### [TESTO ESTRATTO]
—————
COMUNICATO su Corea e Madagascar

Inserito da: admin
Il: 19/12/2008

COMUNICATO DELLA TETEZANA SUL VENTILATO ACCORDO

TRA COREA DEL SUD E MADAGASCAR

Esprimiamo una profonda preoccupazione per le notizie che sono filtrate attraverso varie agenzie e organi di stampa intorno al ventilato accordo tra la Corea del Sud e il Madagascar.

In particolare si tratterebbe, se le notizie venissero confermate, di un accordo di dimensioni colossali tra una multinazionale coreana, la Daewoo, e il governo malgascio per prendere in affitto, fino al 2108, 1,3 milioni di ettari nella Grande Isola.

 

Situate in due zone distinte, nell’ovest e nel sud-est, le terre sono ora soprattutto savane non coltivate dove pascolano i greggi dei pastori locali: un’area complessivamente grande quanto quasi la metà del Belgio. E’ la prima volta che viene concluso un accordo di tale portata.

Secondo tali agenzie l’accordo non prevede il versamento di somme di denaro al governo malgascio per l’affitto delle terre ma solo l’occupazione, a basso costo, di manodopera locale.

La Daewoo prevede di produrre olio di palma nella parte est del paese e riso nella parte ovest destinato per lo più ai fabbisogni alimentari coreani; le sementi per i palmenti saranno importate dall’Indonesia e dalla Costa Rica, quelle del mais dagli Stati Uniti.
—————
### [RIGHE ESTRATTE]
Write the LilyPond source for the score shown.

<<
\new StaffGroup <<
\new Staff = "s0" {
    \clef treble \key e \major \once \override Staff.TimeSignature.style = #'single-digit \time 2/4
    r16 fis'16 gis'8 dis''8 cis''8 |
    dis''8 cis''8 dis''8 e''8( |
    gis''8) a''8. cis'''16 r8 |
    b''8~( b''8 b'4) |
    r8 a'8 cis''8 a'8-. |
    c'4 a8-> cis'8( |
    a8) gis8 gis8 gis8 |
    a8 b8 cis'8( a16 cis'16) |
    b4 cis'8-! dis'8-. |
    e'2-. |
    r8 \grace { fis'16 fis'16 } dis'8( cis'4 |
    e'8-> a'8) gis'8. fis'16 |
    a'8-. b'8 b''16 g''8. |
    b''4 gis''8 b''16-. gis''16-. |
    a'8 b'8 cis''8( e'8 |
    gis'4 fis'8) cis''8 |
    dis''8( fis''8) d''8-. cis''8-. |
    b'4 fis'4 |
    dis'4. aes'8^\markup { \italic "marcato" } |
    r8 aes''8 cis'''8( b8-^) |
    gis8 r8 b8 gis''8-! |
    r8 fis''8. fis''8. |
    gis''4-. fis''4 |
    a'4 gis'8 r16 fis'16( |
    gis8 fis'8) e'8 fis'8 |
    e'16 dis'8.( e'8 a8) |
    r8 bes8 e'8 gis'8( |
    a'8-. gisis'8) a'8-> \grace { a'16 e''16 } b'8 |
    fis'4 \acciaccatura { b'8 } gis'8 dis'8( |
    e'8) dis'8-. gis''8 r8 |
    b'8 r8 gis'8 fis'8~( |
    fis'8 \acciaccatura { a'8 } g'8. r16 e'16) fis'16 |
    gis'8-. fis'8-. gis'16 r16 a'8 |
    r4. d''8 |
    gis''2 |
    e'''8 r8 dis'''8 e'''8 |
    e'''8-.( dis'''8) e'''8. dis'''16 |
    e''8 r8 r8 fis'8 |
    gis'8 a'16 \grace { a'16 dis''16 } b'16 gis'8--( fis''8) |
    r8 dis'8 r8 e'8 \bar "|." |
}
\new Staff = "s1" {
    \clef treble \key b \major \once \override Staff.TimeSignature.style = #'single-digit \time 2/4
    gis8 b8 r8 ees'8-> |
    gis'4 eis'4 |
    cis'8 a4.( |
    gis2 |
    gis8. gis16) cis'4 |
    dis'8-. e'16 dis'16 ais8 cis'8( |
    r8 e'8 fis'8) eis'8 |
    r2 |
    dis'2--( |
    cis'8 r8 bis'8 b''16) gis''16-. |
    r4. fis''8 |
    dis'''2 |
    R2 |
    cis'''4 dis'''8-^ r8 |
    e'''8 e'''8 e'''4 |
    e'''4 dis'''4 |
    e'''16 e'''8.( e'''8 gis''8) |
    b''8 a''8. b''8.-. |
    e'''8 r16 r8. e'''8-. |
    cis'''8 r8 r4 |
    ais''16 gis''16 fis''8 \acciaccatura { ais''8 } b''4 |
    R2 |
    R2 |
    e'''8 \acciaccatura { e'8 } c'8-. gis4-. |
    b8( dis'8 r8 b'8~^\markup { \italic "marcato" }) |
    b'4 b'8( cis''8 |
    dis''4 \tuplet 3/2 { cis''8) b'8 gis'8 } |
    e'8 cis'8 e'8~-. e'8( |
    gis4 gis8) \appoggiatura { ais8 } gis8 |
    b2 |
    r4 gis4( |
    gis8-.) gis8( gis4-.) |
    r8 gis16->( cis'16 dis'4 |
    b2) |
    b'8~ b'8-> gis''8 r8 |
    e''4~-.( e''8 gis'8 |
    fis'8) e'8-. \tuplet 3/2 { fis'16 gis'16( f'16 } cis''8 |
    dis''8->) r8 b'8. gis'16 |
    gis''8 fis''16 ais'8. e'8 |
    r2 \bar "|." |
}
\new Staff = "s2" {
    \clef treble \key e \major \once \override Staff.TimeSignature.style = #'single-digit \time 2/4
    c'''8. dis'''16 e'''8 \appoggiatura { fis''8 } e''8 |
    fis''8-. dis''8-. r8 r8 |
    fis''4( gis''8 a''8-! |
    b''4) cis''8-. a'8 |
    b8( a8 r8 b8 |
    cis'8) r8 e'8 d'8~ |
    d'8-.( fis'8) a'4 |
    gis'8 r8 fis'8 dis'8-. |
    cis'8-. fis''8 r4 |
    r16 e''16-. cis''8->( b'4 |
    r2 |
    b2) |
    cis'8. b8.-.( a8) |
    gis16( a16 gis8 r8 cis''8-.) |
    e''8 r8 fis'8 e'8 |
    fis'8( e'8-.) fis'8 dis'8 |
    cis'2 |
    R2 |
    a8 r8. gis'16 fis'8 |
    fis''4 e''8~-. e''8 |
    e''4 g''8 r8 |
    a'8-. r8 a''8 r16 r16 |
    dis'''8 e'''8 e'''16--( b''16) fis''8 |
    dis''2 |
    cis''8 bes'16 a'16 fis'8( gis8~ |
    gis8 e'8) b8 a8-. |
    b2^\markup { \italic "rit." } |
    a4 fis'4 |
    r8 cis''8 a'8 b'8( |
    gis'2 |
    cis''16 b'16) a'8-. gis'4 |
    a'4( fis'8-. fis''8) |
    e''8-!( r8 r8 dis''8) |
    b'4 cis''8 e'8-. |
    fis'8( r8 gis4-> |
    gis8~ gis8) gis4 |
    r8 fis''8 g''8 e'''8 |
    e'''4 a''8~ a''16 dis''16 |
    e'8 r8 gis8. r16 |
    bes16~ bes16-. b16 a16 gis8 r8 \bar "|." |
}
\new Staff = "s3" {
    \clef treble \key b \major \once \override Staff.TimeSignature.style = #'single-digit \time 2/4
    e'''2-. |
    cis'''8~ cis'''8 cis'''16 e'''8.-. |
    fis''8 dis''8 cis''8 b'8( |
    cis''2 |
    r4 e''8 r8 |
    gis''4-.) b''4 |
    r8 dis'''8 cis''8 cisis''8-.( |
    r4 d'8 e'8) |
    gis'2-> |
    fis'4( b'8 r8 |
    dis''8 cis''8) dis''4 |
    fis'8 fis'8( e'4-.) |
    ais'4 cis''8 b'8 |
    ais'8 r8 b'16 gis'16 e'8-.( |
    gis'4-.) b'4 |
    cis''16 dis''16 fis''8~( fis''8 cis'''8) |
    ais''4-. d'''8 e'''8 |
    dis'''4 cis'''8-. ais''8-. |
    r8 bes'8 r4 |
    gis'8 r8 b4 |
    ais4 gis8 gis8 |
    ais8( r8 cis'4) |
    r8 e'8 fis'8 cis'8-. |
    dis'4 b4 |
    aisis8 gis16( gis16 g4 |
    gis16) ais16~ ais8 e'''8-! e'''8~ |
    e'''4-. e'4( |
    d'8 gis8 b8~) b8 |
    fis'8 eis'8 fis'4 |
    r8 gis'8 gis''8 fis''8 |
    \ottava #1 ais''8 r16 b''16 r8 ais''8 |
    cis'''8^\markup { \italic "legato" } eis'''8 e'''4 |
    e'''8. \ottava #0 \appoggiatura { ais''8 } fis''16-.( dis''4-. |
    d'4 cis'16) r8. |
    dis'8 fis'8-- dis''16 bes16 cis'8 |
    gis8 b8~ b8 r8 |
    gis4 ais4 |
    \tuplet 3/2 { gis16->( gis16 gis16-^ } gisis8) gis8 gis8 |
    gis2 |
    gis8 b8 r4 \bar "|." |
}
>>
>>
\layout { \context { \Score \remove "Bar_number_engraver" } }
—————
### [ATTIVITÀ]
[1] Elenca tutti i paesi nominati nel comunicato sull'accordo tra Corea del Sud e Madagascar.
[2] Prosegui il comunicato sull'accordo tra Corea del Sud e Madagascar a partire dall'ultima frase riportata.
Le righe provengono da un'altra fonte.

### [RISPOSTE PER ATTIVITÀ]
[1] Corea del Sud, Madagascar, Belgio, Indonesia, Costa Rica, Stati Uniti.

[2]
Oltre al Madagascar, le multinazionali occidentali e asiatiche sono interessate a diversi altri Paesi africani tra cui l’Angola. Di fronte a questa caccia sfrenata alle terre agricole nei Paesi meno sviluppati del mondo la FAO ha pubblicato di recente un documento che metteva in guardia contro il rischio di un “neocolonialismo” agricolo; ma l’allarme finora non è stato ascoltato.

Chiediamo al governo malgascio di smentire tali notizie e le affermazioni dei dirigenti della Daewoo che davano per concluso l’accordo.

 

Crediamo che il necessario sviluppo agricolo in Madagascar vada affrontato non privatizzando le terre, oltretutto a multinazionali estere, ma determinando le condizioni infrastrutturali per consentire alla popolazione malgascia di migliorare le proprie condizioni di vita e trarre i benefici dei prodotti della propria terra.